_Aim of the exercise_
Bring together every line in the data that includes "webpack".

The data section start

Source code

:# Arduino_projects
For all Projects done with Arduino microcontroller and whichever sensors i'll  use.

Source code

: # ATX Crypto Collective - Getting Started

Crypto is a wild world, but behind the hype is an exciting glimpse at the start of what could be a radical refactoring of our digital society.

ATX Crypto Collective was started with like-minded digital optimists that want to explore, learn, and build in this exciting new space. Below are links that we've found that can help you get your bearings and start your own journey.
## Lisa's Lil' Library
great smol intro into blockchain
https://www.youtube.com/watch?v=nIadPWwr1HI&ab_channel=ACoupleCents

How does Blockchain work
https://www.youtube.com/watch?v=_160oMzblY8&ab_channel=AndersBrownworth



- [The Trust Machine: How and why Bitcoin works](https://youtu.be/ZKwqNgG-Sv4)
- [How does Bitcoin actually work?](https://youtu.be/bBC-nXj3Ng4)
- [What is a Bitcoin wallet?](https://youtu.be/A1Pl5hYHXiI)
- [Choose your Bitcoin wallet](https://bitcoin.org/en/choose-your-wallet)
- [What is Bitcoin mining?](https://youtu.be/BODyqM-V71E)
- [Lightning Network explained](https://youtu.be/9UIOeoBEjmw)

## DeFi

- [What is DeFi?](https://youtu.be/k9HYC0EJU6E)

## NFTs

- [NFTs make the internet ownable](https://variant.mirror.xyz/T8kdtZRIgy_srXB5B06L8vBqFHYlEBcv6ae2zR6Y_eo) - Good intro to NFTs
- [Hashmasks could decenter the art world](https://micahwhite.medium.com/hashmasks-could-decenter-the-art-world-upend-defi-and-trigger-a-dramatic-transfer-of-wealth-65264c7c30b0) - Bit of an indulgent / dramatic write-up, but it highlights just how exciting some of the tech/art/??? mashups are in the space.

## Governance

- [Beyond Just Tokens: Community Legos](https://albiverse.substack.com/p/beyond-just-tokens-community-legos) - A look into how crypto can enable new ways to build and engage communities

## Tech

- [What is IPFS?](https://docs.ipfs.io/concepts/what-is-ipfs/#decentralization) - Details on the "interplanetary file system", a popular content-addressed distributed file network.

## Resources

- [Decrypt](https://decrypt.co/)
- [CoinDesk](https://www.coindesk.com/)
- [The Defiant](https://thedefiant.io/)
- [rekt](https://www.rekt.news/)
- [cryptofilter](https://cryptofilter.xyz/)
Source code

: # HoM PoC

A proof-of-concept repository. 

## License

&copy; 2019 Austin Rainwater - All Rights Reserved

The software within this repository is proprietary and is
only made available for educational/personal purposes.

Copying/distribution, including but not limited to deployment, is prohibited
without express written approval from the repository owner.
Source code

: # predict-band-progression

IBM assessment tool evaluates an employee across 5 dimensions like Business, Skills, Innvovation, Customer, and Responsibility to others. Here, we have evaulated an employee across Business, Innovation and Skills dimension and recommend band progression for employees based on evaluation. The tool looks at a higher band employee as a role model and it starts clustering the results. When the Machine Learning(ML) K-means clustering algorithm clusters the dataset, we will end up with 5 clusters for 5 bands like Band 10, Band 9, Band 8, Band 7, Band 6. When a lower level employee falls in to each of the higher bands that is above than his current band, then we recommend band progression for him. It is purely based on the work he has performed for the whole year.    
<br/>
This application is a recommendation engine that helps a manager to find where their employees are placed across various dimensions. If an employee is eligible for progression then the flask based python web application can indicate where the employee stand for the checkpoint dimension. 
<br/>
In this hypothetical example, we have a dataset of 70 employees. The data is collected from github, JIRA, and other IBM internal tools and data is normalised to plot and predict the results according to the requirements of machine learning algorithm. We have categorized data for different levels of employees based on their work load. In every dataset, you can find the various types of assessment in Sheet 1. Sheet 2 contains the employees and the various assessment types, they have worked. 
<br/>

The data section end
The data section start

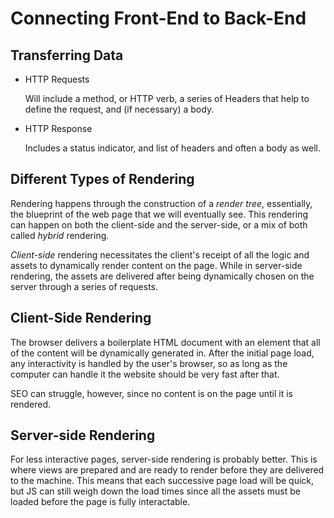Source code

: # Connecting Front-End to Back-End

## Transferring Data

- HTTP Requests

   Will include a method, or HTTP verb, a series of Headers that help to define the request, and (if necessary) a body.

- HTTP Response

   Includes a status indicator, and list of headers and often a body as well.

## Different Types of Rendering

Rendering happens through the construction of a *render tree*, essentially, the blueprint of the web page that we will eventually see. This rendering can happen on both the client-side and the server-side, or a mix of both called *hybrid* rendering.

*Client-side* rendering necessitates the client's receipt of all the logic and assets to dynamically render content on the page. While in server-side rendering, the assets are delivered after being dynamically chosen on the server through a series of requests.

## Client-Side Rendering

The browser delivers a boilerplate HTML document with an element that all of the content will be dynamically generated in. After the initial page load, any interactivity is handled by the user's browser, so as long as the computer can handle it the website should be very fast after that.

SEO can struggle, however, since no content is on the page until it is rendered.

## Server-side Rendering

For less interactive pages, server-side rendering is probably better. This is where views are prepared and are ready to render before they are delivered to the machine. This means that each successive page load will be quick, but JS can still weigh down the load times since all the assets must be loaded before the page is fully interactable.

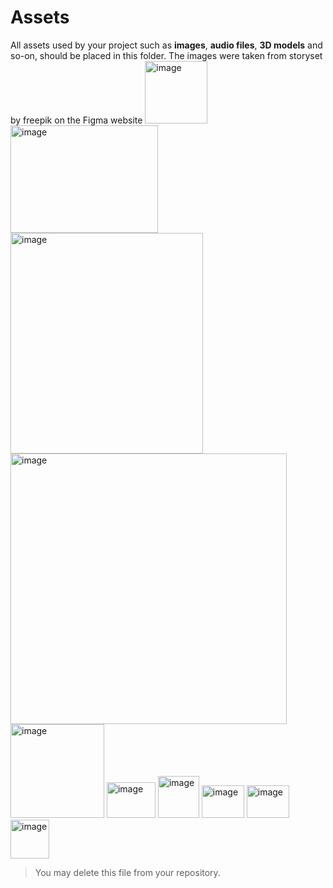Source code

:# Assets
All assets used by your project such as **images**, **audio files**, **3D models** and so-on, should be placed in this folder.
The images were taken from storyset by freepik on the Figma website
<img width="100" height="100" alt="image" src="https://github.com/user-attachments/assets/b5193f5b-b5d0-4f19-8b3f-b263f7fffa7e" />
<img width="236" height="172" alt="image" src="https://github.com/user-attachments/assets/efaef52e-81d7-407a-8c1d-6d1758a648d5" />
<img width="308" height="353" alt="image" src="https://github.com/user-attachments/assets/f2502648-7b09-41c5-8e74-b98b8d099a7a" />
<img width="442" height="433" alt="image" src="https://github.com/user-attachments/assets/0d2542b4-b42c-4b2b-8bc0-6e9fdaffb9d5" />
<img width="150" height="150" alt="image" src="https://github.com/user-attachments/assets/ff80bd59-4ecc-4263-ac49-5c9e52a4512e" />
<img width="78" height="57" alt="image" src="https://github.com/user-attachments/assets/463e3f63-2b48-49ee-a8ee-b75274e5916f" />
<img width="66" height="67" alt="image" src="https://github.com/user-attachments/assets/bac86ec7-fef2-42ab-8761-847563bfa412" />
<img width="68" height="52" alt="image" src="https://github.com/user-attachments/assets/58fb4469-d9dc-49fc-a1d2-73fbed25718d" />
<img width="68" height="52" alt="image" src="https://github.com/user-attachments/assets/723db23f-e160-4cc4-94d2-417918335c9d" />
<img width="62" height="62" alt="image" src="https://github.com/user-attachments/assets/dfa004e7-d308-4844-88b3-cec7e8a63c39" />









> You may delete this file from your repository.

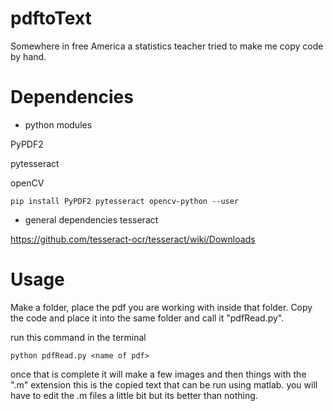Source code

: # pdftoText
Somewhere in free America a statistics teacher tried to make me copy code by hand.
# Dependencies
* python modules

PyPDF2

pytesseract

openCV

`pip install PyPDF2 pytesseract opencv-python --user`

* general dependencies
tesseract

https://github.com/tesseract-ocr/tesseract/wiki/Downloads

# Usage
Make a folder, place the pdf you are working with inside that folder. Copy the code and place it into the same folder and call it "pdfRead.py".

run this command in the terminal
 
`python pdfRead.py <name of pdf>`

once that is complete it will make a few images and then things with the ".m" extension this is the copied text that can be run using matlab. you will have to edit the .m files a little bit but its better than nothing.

The data section end
The data section start

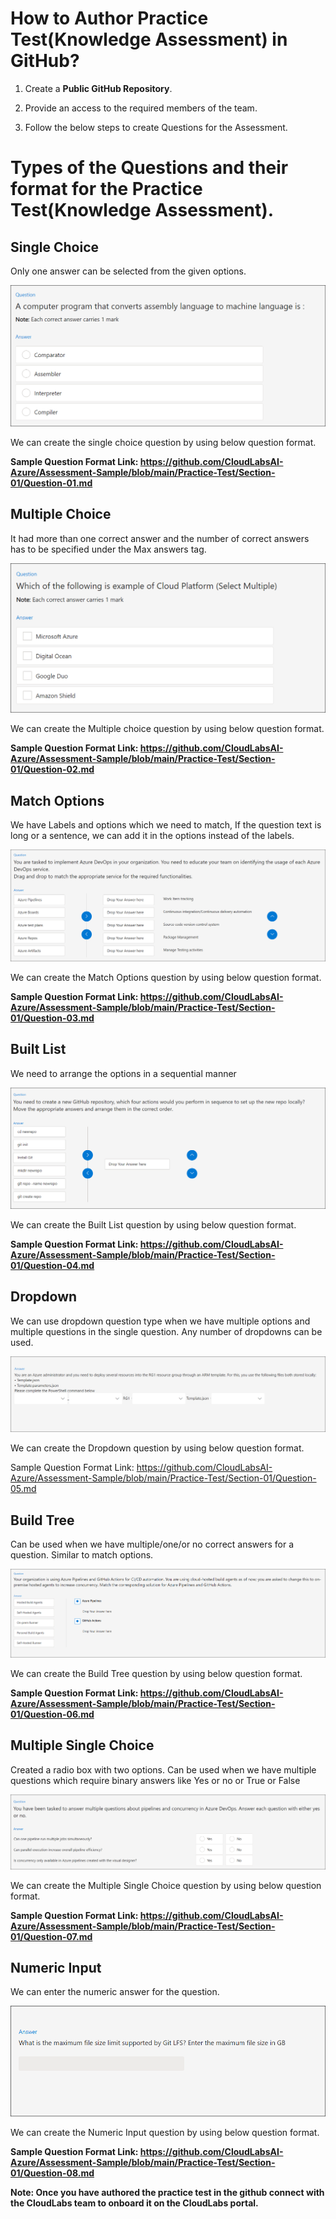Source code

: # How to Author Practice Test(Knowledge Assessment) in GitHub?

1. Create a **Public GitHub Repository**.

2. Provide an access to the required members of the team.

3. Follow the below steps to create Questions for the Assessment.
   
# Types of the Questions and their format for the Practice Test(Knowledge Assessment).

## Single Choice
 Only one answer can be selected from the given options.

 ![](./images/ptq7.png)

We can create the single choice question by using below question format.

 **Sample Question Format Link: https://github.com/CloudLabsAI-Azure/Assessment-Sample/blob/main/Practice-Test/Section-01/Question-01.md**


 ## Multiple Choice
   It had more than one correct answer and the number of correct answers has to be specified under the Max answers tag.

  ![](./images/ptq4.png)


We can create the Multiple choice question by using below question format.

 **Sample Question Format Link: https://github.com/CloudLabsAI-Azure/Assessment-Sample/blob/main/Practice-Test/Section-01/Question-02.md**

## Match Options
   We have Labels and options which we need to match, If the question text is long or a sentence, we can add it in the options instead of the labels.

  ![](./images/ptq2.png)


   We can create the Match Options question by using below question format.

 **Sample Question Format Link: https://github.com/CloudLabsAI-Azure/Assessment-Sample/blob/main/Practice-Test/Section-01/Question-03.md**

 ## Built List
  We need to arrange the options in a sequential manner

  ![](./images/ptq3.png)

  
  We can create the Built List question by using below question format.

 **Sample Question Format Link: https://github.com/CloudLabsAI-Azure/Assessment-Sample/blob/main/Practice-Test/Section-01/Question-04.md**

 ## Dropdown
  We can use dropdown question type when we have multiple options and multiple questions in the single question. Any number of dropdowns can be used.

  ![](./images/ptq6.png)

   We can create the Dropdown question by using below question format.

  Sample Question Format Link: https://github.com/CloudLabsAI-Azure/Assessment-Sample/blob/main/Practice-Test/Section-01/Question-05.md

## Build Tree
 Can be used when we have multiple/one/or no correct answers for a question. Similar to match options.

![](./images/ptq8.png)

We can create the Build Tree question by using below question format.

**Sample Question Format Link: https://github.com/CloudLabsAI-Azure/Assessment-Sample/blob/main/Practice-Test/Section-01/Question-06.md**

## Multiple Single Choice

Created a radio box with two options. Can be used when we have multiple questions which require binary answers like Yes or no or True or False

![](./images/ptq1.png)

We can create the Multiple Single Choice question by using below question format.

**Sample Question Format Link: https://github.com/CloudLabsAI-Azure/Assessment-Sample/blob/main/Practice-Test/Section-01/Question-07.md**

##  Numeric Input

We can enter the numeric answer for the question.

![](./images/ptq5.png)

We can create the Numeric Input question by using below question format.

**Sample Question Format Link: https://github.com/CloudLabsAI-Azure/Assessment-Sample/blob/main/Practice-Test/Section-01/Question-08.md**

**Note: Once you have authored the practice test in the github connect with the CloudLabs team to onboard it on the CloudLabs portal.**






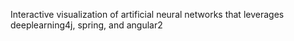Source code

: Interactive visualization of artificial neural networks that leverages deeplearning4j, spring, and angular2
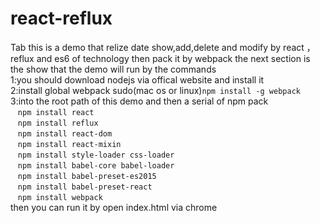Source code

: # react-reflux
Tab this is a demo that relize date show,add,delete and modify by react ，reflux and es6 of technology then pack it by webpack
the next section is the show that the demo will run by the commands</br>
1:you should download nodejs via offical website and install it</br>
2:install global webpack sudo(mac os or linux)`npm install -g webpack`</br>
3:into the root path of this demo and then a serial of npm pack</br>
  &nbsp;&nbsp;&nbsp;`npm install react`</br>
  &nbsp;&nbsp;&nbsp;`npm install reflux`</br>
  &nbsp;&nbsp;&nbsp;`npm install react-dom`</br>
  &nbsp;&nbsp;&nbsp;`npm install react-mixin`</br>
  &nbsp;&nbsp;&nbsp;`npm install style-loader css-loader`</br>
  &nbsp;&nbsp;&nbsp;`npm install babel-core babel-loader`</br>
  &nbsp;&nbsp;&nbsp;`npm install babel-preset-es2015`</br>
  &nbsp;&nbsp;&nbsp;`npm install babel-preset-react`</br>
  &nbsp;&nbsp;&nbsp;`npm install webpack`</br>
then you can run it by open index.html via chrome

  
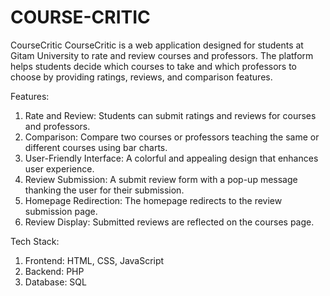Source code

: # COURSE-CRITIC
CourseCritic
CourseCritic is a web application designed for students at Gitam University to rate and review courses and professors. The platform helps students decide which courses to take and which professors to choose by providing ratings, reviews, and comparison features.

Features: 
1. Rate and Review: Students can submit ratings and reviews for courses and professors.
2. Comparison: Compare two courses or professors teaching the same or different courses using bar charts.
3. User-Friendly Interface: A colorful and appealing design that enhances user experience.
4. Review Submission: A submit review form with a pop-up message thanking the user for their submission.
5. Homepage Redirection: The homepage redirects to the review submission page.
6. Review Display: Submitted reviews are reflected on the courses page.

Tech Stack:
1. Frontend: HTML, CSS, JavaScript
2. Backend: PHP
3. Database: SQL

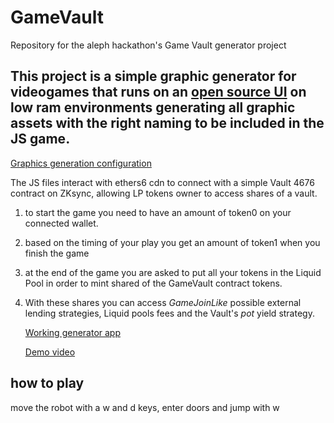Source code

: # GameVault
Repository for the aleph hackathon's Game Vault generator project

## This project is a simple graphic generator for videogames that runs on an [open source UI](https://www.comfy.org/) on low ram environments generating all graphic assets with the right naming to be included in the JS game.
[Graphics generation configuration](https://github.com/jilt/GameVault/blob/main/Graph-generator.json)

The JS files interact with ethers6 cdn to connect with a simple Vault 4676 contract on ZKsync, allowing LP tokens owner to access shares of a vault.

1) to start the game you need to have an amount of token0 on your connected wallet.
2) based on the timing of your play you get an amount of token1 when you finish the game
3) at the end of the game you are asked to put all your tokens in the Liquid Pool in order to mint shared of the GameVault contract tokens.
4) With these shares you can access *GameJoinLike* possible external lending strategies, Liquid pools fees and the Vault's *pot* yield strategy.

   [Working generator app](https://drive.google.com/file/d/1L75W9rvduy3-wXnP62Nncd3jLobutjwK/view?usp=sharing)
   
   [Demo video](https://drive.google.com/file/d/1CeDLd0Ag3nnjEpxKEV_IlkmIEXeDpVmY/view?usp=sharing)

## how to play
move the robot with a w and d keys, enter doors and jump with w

The data section end

_Solution to the problem_
Tab this is a demo that relize date show,add,delete and modify by react ，reflux and es6 of technology then pack it by webpack
2:install global webpack sudo(mac os or linux)`npm install -g webpack`</br>
  &nbsp;&nbsp;&nbsp;`npm install webpack`</br>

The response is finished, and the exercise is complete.